Cashless cards for poker machines will be a game changer in reducing gambling harm, advocates say as NSW prepares to introduce a statewide trial in the wake of damning new data.
The latest official half-yearly data shows gamers are losing more than $23 million every day and statewide losses in pubs and clubs totalled $4.26 billion in late 2022, generating $1.18 billion in tax.
The data, covering June to November in clubs and July to December in pubs, is the equivalent to about $1000 for every man, woman and child in NSW, according to Wesley Mission.

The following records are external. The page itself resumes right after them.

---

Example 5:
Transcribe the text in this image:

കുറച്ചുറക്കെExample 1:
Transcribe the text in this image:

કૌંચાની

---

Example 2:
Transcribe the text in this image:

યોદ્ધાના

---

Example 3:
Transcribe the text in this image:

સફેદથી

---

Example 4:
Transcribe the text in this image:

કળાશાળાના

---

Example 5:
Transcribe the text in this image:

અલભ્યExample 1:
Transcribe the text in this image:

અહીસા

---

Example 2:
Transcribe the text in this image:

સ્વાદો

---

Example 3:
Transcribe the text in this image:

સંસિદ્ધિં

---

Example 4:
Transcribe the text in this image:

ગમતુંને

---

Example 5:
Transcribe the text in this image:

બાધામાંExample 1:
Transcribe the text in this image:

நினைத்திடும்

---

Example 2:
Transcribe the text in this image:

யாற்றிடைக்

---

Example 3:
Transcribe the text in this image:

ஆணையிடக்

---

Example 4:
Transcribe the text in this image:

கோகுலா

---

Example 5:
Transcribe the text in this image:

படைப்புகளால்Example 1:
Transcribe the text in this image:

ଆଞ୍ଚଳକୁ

"That's money that really should have been helping families with the cost of living crisis but instead has gone to propping up a harmful and predatory industry," Wesley Mission general manager Jim Wackett told AAP.
"It's money that could have been spent in local small businesses or paying mortgages but has disappeared from the local economy and gone straight into the coffers of the gambling industry."

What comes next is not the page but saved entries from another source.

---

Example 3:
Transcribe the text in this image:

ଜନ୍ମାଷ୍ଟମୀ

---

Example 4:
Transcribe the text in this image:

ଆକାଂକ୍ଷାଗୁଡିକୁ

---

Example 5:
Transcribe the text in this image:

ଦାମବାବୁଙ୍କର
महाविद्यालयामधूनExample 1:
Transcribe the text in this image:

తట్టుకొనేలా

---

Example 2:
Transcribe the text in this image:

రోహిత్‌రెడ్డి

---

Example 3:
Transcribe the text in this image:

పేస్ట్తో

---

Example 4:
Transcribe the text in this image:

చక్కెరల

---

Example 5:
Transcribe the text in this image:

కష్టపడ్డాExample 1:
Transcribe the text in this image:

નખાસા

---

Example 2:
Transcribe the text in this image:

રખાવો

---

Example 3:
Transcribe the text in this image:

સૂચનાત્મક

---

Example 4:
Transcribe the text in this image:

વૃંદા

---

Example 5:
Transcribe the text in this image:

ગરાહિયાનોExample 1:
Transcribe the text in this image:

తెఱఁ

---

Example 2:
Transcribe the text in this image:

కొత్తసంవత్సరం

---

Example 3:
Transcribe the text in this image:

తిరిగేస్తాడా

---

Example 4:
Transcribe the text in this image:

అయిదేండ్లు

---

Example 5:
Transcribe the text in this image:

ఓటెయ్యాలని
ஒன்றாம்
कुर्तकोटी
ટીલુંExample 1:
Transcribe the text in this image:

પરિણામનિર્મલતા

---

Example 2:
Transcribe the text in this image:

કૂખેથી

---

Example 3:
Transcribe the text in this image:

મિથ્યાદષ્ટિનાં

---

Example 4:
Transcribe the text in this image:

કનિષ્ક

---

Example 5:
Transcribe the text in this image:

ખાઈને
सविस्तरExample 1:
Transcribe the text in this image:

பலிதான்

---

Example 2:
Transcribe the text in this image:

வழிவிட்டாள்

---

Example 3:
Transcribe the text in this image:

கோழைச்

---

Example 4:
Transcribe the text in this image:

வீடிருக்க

Labor Premier Chris Minns has promised a cashless card trial on 500 machines to be undertaken from July 1 and other harm reduction measures including a plan to slash the number of machines statewide, a ban on political donations from clubs that run pokies and cash feed-in limits.
Mr Wackett said while some of the proposals were admirable a trial would not necessarily be productive.
"The reality is that poker machines are going cashless. It's not a question of if it's a question of when," he said.
The Christian community organisation head described cashless cards as a "game changer", allowing people to self exclude from venues and set daily, weekly and yearly loss limits.
Wesley hopes to begin talks with the Minns government to argue for the introduction of default limits that can be raised if people are able to demonstrate that they can cope with any additional losses.
Mr Minns conceded that the number and volume of losses in NSW - home to about half of all of Australia's poker machines - is a "major problem" but said he was confident in his policy changes.
"We've got to make sure policy changes that we do pursue are consistent with the realities that we are facing," he told reporters on Wednesday.
Wagga Wagga independent MP Joe McGirr, who is guaranteeing confidence and supply for the government in the lower house, says he was "very keen" for the government to move ahead on their pokies reforms and expand the trial on cashless cards.
"It needs to happen promptly and it should focus on how we do it. It's important to ensure this is about a test of the technology," Dr McGirr told AAP.
Polling had shown "pretty clear support" in the electorate for gaming, he said.
"Even ClubsNSW have a sense the community has moved on this."
The Liquor and Gaming NSW figures show the Fairfield local government area in southwestern Sydney remains a pokies mecca, with one machine for every 55 residents.
Gamers lost $335 million across the area's 36 pubs and clubs, at an average of $76,800 per hour.
In neighbouring Canterbury-Bankstown, where there is one poker machine for every 78 residents, losses totalled $361 million or $82,800 per hour.
A NSW Crime Commission report in 2022 found the machines allow criminals to use large amounts of cash with Commissioner Michael Barnes estimating "many billions" of the $95 billion put through the machines each year were attributed to money laundering.